Mon Jun 27 16:46:45 CEST 2016

On Mon, Jun 27, 2016 at 9:03 AM, Duncan Murdoch
<murdoch.duncan at gmail.com> wrote:
> On 27/06/2016 9:22 AM, Lenth, Russell V wrote:
>>
>> My package 'lsmeans' is now suddenly broken because of a new provision in
>> the 'tibble' package (loaded by 'dplyr' 0.5.0), whereby the "[[" and "$"
>> methods for 'tbl_df' objects - as documented - throw an error if a variable
>> is not found.
>>
>> The problem is that my code uses tests like this:
>>
>>         if (is.null (x$var)) {...}
>>
>> to see whether 'x' has a variable 'var'. Obviously, I can work around this
>> using
>>
>>         if (!("var" %in% names(x))) {...}
>>
>> but (a) I like the first version better, in terms of the code being
>> understandable; and (b) isn't there a long history whereby we can expect a
>> NULL result when accessing an absent member of a list (and hence a
>> data.frame)? (c) the code base for 'lsmeans' has about 50 instances of such
>> tests.
>>
>> Anyway, I wonder if a lot of other package developers test for absent
>> variables in that first way; if so, they too are in for a rude awakening if
>> their users provide a tbl_df instead of a data.frame.
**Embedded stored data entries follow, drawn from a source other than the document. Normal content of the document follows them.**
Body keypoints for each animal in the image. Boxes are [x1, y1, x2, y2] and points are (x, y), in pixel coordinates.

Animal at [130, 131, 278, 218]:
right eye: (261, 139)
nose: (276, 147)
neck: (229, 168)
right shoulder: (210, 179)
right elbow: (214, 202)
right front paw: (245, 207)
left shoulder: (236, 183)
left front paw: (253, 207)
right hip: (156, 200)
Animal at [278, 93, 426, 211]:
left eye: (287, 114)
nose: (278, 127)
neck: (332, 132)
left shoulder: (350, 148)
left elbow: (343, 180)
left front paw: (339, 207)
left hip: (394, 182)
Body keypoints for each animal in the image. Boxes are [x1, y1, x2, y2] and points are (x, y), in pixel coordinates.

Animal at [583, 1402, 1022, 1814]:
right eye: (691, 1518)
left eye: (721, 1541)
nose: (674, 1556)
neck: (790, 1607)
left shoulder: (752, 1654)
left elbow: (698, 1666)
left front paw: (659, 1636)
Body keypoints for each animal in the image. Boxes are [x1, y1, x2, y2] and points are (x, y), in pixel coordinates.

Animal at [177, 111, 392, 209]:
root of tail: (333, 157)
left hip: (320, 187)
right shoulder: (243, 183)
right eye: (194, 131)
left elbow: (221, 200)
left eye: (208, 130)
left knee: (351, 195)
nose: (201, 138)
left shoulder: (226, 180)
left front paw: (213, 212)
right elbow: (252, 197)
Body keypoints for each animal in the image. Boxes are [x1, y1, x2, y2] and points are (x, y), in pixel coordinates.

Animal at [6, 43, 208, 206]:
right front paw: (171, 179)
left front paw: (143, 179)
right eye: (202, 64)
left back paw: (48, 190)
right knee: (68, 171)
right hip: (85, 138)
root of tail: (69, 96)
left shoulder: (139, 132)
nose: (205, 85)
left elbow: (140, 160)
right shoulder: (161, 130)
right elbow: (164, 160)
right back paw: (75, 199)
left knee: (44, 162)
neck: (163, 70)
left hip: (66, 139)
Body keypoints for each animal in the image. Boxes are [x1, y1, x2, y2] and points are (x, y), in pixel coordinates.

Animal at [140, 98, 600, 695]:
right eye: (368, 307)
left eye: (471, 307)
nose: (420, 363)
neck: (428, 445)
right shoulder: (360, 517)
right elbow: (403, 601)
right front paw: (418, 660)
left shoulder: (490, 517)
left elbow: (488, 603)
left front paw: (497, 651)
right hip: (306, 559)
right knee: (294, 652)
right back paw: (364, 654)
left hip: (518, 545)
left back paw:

And what is considered
>> the best practice for testing absence of a list member? Apparently, not
>> either of the above; and because of (c), I want to do these many tedious
>> corrections only once.
>>
>> Thanks for any light you can shed.
>
>
> This is why CRAN asks that people test reverse dependencies.

Which we did do - the problem is that this is actually caused by a
recursive reverse dependency (lsmeans -> dplyr -> tibble), and we
didn't correctly anticipate how much pain this would cause.

> I think the most defensive thing you can do is to write a small function
>
> name_missing <- function(x, name)
>     !(name %in% names(x))
>
> and use name_missing(x, "var") in your tests.  (Pick your own name to make
> your code understandable if you don't like my choice.)
>
> You could suggest to the tibble maintainers that they add a function like
> this.

We're definitely going to add this.

And I think we'll make df[["var"]] return NULL too, so at least
there's one easy way to opt out.

The motivation for this change was that returning NULL + recycling
rules means it's very easy for errors to silently propagate. But I
think this approach might be somewhat too aggressive - I hadn't
considered that people use `is.null()` to check for missing columns.

We'll try and get an update to tibble out soon after useR.  Thoughts
on what we should do are greatly appreciated.

Hadley

-- 
http://hadley.nz